Simple SEO Tips: Why You Should Use Hyphens Instead Of Underscores In Your Website URLs

Posted on the 07 April 2014 by Adeyemiadisa @adeyemiadisa
By Anthony Williams - April, 7th 2014
Post Highlights
*Simple SEO tips and tricks to improve website visibility
*Why hyphens or underscores in webside page URLs?
*Difference between hyphens and underscores in site URLs
*Content folders and website search engine visibility

If your business website is not performing as much as you will like on major internet search engines, then that might means your website will need some SEO audits to be able to determine where the problem is.

Do you use hyphens or underscores for your webside URLs? What do you have in your business website’s URLs? At times, your website might only require some simple SEO tips to improve its performance on the search engines.

When you are making URL links on your website, there are certain things you should always do to help your website visibility on major search engines. One of the stuff you should be doing is using hyphens instead of underscores.

Why using hyphens instead of underscores in your URLs is good?
  • Search engines see underscores as a character. This means that your keywords will be seen as a single long keyword, and you’ll lose any SEO benefit they could have incurred.
  • A hyphen, however, is seen as a space that separates words. Hyphens are better for SEO because they allow search engines to interpret your web page as relevant for more keyword phrases. That said, Wikipedia’s links have underscores, and they seem to be doing okay in search results
  • Also, people can’t see underscores in a URL when the link is underlined, as many links on the Web are. So hyphens are friendlier for people, and make your site more usable. So… example.com/adorable-kitten-pics is better than example.com/adorable_kitten_pics
Keep your contents less than 3 sub-folders deep

A sub-folder is a folder that is visible in a URL between two slashes. For example, in http://www.example.com/articles/name-of-page, articles is a sub-folder and name-of-page is an article in that sub-folder.
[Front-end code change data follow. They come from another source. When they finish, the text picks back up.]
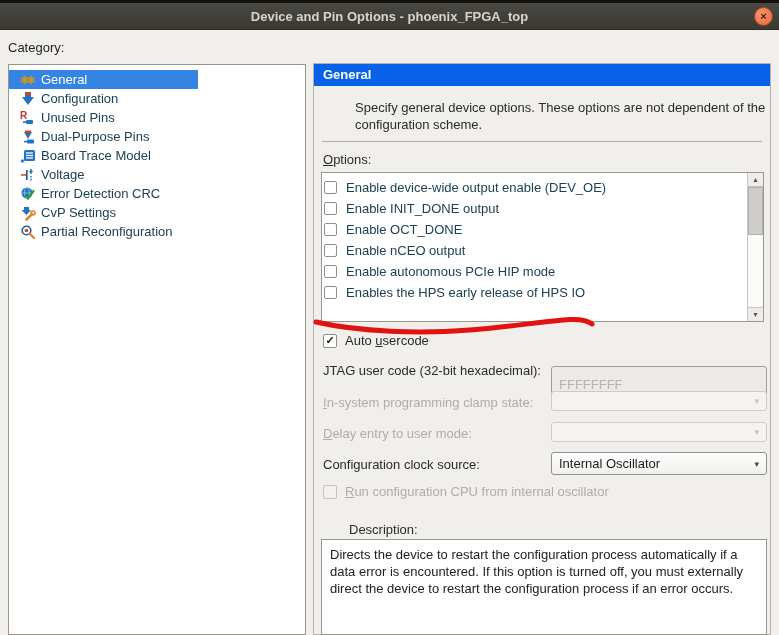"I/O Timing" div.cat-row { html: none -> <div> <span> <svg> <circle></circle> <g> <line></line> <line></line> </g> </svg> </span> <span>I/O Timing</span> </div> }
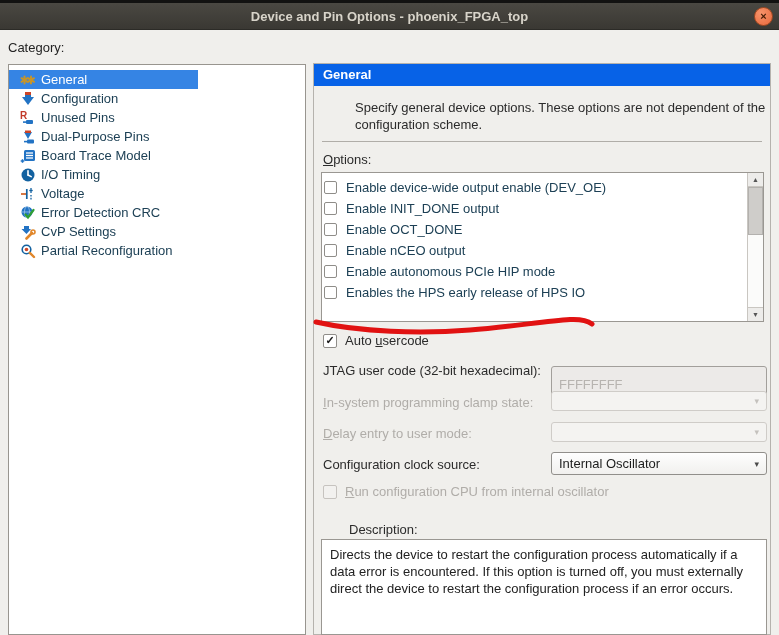"Set unused TSD pins to" div.opt-row { html: none -> <div> <div></div> <span>Set unused TSD pins to GND</span> </div> }
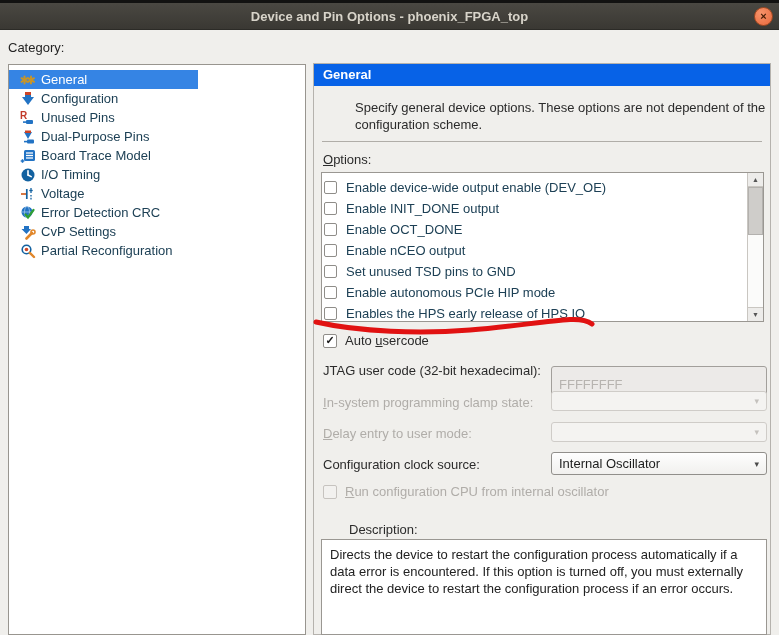"FFFFFFFF" .fr0 .fld-ctrl { height: 36px -> 20px; top: 302px -> 288px }
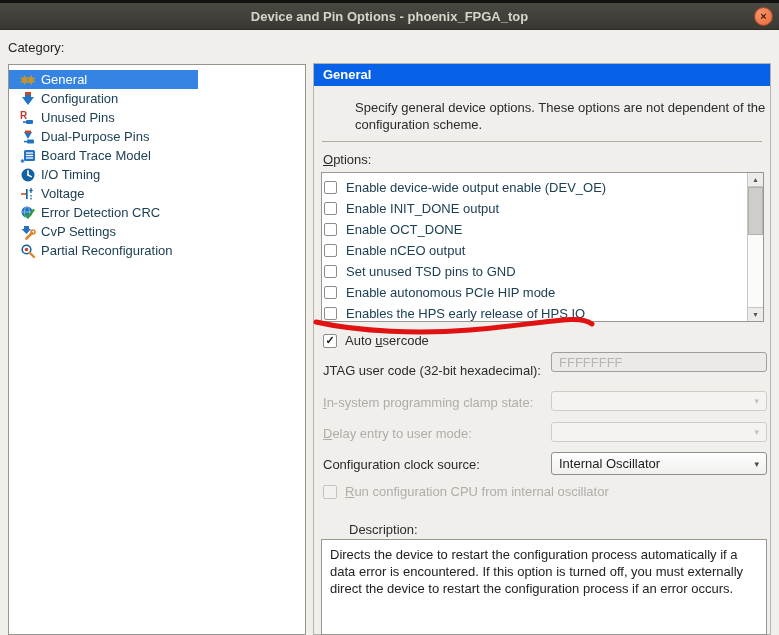"Directs the device to restart" .desc-box { padding: 6px 8px -> 21px 8px }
When it comes to sub-folders, search engines assume that content living many folders away from the root domain (like example.com) is less important. So it’s best to organize all of your important content so each URL has no more than two sub-folders.

Here’s another way to think about it: Make sure your URLs have 3 or fewer slashes (/) after the domain name. Here is an example URL that is a web page that is two sub-folders deep: http://www.example.com/articles/foo/page-name.htm

Using sub-folders allows you to use “content drilldown” in Google Analytics to easily view data for all the pages in a given sub-folder.